* [Required task a] Write out the passage on the Oilers' hockey season word for word, starting at the words "The Oilers had their" and ending after "the previous season.".

* [Extract provided]
·····

The 1996–97 Edmonton Oilers season was the Oilers' 18th season in the NHL. They were coming off a 30–44–8 record, earning 68 points in the 1995–96 season, which led them to failing to qualify for the post-season for the 4th time in a row.

The Oilers had their best season since 1991–92 as they won 36 games and earn 81 points, finishing third place in the Pacific Division and seventh in the Western Conference, earning their first playoff berth in five years. The main reason for the Oilers' turn-around was their solid goaltending and defensive hockey, only allowing 247 goals, 57 fewer than the previous season.

Regular season

On November 26, 1996, the Oilers defeated their provincial rival Calgary Flames on the road by a score of 10-1. Ten different Oilers scored in the game. It was the first time that the Oilers had scored 10 goals in a regular-season game since December 4, 1988, when they defeated the New York Rangers at home by a score of 10-6.

·····

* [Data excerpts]
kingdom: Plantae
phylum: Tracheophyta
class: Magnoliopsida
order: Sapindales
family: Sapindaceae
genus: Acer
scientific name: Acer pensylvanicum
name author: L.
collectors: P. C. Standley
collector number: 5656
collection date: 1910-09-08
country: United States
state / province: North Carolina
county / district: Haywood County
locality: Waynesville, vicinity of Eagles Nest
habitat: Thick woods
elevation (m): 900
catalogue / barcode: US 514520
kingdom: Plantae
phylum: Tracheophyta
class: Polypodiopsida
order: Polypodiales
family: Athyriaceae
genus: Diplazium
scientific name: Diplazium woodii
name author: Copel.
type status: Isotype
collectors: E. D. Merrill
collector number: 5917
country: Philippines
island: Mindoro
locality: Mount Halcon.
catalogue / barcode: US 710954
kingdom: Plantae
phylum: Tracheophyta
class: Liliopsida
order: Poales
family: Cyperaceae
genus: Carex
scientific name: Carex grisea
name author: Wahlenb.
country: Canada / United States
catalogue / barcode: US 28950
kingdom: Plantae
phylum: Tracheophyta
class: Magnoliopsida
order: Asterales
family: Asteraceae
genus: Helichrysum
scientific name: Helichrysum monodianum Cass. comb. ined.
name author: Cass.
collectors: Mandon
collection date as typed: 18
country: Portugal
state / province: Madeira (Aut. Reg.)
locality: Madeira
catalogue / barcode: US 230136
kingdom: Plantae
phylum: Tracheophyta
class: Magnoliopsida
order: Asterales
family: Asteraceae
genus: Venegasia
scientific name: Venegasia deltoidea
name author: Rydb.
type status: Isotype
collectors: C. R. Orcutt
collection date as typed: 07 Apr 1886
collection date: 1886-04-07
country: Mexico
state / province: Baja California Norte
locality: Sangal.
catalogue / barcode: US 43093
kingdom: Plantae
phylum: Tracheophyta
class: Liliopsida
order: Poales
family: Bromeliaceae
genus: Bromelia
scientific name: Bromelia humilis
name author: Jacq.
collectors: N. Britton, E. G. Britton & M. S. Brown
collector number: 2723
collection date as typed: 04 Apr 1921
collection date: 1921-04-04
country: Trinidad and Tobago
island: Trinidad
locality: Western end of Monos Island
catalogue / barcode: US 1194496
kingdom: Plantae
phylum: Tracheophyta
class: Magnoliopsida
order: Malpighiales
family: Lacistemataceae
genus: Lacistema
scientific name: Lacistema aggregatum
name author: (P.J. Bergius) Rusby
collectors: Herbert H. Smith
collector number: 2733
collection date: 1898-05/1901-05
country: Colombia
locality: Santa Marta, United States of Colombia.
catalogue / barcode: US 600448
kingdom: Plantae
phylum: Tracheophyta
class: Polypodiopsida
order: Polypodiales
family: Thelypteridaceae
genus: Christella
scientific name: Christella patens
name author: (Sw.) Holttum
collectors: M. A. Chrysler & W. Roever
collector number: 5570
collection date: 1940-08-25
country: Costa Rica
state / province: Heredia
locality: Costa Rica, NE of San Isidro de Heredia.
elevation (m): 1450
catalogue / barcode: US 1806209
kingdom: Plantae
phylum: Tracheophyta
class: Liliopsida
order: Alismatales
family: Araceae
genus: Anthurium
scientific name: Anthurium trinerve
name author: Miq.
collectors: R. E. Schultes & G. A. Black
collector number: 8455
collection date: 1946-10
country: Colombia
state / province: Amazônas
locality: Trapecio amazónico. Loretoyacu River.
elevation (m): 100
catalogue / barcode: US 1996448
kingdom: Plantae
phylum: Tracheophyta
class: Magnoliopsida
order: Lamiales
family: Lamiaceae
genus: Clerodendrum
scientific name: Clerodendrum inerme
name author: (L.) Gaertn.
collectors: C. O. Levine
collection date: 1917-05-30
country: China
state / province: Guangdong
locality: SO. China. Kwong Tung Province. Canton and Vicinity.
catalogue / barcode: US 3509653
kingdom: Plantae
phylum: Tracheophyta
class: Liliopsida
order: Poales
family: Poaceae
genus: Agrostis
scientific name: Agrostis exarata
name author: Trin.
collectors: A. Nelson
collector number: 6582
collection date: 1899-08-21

·····

* [Required task b] Give the plant specimen rows again without changes, beginning at the line that contains "collector number: 5917" and stopping after the line that contains "collector number: 2723".

* [Exercise solution a]
The Oilers had their best season since 1991–92 as they won 36 games and earn 81 points, finishing third place in the Pacific Division and seventh in the Western Conference, earning their first playoff berth in five years. The main reason for the Oilers' turn-around was their solid goaltending and defensive hockey, only allowing 247 goals, 57 fewer than the previous season.

* [Exercise solution b]
collector number: 5917
country: Philippines
island: Mindoro
locality: Mount Halcon.
catalogue / barcode: US 710954
kingdom: Plantae
phylum: Tracheophyta
class: Liliopsida
order: Poales
family: Cyperaceae
genus: Carex
scientific name: Carex grisea
name author: Wahlenb.
country: Canada / United States
catalogue / barcode: US 28950
kingdom: Plantae
phylum: Tracheophyta
class: Magnoliopsida
order: Asterales
family: Asteraceae
genus: Helichrysum
scientific name: Helichrysum monodianum Cass. comb. ined.
name author: Cass.
collectors: Mandon
collection date as typed: 18
country: Portugal
state / province: Madeira (Aut. Reg.)
locality: Madeira
catalogue / barcode: US 230136
kingdom: Plantae
phylum: Tracheophyta
class: Magnoliopsida
order: Asterales
family: Asteraceae
genus: Venegasia
scientific name: Venegasia deltoidea
name author: Rydb.
type status: Isotype
collectors: C. R. Orcutt
collection date as typed: 07 Apr 1886
collection date: 1886-04-07
country: Mexico
state / province: Baja California Norte
locality: Sangal.
catalogue / barcode: US 43093
kingdom: Plantae
phylum: Tracheophyta
class: Liliopsida
order: Poales
family: Bromeliaceae
genus: Bromelia
scientific name: Bromelia humilis
name author: Jacq.
collectors: N. Britton, E. G. Britton & M. S. Brown
collector number: 2723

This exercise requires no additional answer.